** start GIVEN PASSAGE **
Lorraine Hunt Lieberson (Michael Wilson photo)

This week we mark the tenth anniversary of Lorraine Hunt Lieberson‘s last appearances with the Chicago Symphony Orchestra and Chorus, as mezzo-soprano soloist in Mahler’s Symphony no. 2 in March 2006.

Michael Tilson Thomas, who conducted those performances, remembers his friend and colleague: “None of us suspected that the Mahler 2 concerts would be Lorraine’s last performances. She was in great spirits and very engaged in the wonder of the whole experience. In between the performances I was playing piano for her in rehearsals of Mahler’s Rückert Lieder which we were to record only a few weeks later. One day we found a precious half hour of free time in the hall and played through the entire piece on stage. No one was present, but the performance that she gave in that empty hall was one of total commitment. It was beyond beautiful. It was confessional in a way that was overwhelming and somehow made me concerned for her. She was giving absolutely everything. After we went through the cycle we talked a bit about the song Liebst du um Schönheit? (Do you love beauty?). She was still finding her way with the song, which speaks so simply, so confessionally about love. I suggested that she think less about the process of singing it. She said, ‘Thank you Michael. I’ve got it. I’ll just feel it. I’ll just be it.’ She sang it again. It was a miracle. That miracle was what Lorraine was all about.”

On April 22, 23, and 24, 1999, she made her debut as soloist (as Lorraine Hunt) with the Orchestra in the world premiere of John Harbison‘s Four Psalms, led by Christoph Eschenbach. Lisa Saffer, Frank Kelley, and James Maddalena also were soloists, and the Chicago Symphony Chorus was prepared by Duain Wolfe.

In the Chicago Tribune, John von Rhein praised her “deep expressivity,” and in the Chicago Sun-Times, Wynne Delacoma added that Harbison’s opening prelude—a Hebrew prayer for mezzo-soprano—was “a masterstroke. Making her CSO debut, Hunt was an immediately galvanizing presence. Her voice was powerful and expressive, with gleaming high notes and a dusky, impassioned lower register. Lingering over her final lines, endlessly decorating each syllable as she implored God to transform her dreams, she seemed reluctant to end her conversation with the Lord.”

March 7, 2006

March 7, 2006 (David Robertson replaced James Levine and the program remained unchanged)

Hunt Lieberson—she married composer Peter Lieberson later in 1999—returned to Orchestra Hall on March 7, 2006, as soloist in her husband’s Neruda Songs with the Boston Symphony Orchestra. David Robertson conducted. (Robertson replaced James Levine, who had been injured in an onstage fall during the previous week.)

“The other happy development was the presence of acclaimed mezzo-soprano Lorraine Hunt Lieberson. She has dropped out of several announced engagements in recent seasons, reportedly due to health issues. That she was on hand as scheduled as soloist in the lush Neruda Songs, written for her by her husband Peter Lieberson, was a kind of musical bonus,” wrote Delacoma in the Chicago Sun-Times. “Hunt Lieberson is a singer who inhabits the music rather than merely singing it, and her anguish in Sonnet XLV, whose first line reads, ‘Don’t go far off, not even for a day,’ was wrenching. In the final poem, a serene meditation on death, the glowing richness of her seductive mezzo created a sense of profound peace.”
** end GIVEN PASSAGE **
● **WHAT YOU WILL DO**
A - Quote the Hunt Lieberson passage from "Hunt Lieberson—she married" to "the previous week.)".
B - Answer these questions from the Hunt Lieberson passage:
(i) Who led the world premiere of John Harbison's Four Psalms?
(ii) Whom did David Robertson replace on March 7, 2006?
(iii) What Mahler work was Michael Tilson Thomas rehearsing with her on piano between the Mahler 2 performances?
C - Name every soloist that the Hunt Lieberson passage lists for the 1999 world premiere of Four Psalms.
** start ENTRIES SUPPLIED **
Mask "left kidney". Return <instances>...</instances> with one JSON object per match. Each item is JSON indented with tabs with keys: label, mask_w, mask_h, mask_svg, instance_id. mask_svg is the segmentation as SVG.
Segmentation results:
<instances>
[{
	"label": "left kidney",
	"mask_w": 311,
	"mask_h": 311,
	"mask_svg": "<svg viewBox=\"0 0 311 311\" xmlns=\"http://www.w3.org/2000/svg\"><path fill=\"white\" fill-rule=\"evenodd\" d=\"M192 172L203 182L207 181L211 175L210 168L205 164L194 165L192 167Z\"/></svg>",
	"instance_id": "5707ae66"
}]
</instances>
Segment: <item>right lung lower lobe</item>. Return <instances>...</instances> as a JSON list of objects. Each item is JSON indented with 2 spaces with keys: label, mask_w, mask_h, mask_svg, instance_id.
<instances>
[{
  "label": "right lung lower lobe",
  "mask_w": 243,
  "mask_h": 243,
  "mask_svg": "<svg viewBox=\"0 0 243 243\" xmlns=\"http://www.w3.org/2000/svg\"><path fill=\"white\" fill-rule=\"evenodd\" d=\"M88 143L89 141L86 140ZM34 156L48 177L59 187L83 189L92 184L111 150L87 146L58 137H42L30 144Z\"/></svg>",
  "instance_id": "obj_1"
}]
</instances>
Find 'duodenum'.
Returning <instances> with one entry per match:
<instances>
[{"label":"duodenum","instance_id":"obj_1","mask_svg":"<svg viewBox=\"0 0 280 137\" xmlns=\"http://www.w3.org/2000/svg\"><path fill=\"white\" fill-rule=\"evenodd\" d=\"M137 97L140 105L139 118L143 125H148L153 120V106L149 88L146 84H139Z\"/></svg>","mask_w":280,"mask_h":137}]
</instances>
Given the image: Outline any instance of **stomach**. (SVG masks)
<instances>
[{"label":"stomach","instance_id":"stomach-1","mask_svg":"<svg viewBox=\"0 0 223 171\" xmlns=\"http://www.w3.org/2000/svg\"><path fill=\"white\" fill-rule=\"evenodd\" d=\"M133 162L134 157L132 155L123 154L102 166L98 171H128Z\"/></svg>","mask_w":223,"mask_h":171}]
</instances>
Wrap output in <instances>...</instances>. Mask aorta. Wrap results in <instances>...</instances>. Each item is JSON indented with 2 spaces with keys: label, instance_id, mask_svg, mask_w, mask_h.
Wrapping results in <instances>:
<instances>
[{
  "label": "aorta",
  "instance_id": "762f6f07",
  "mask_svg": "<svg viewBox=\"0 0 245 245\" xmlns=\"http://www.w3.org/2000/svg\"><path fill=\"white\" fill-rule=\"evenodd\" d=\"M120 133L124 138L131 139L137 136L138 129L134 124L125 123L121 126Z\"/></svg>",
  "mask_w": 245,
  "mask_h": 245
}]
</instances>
** end ENTRIES SUPPLIED **
● **TASK SOLUTIONS**
A -
Hunt Lieberson—she married composer Peter Lieberson later in 1999—returned to Orchestra Hall on March 7, 2006, as soloist in her husband’s Neruda Songs with the Boston Symphony Orchestra. David Robertson conducted. (Robertson replaced James Levine, who had been injured in an onstage fall during the previous week.)

B -
(i) Christoph Eschenbach
(ii) James Levine
(iii) Mahler's Rückert Lieder

C - Lorraine Hunt, Lisa Saffer, Frank Kelley, James Maddalena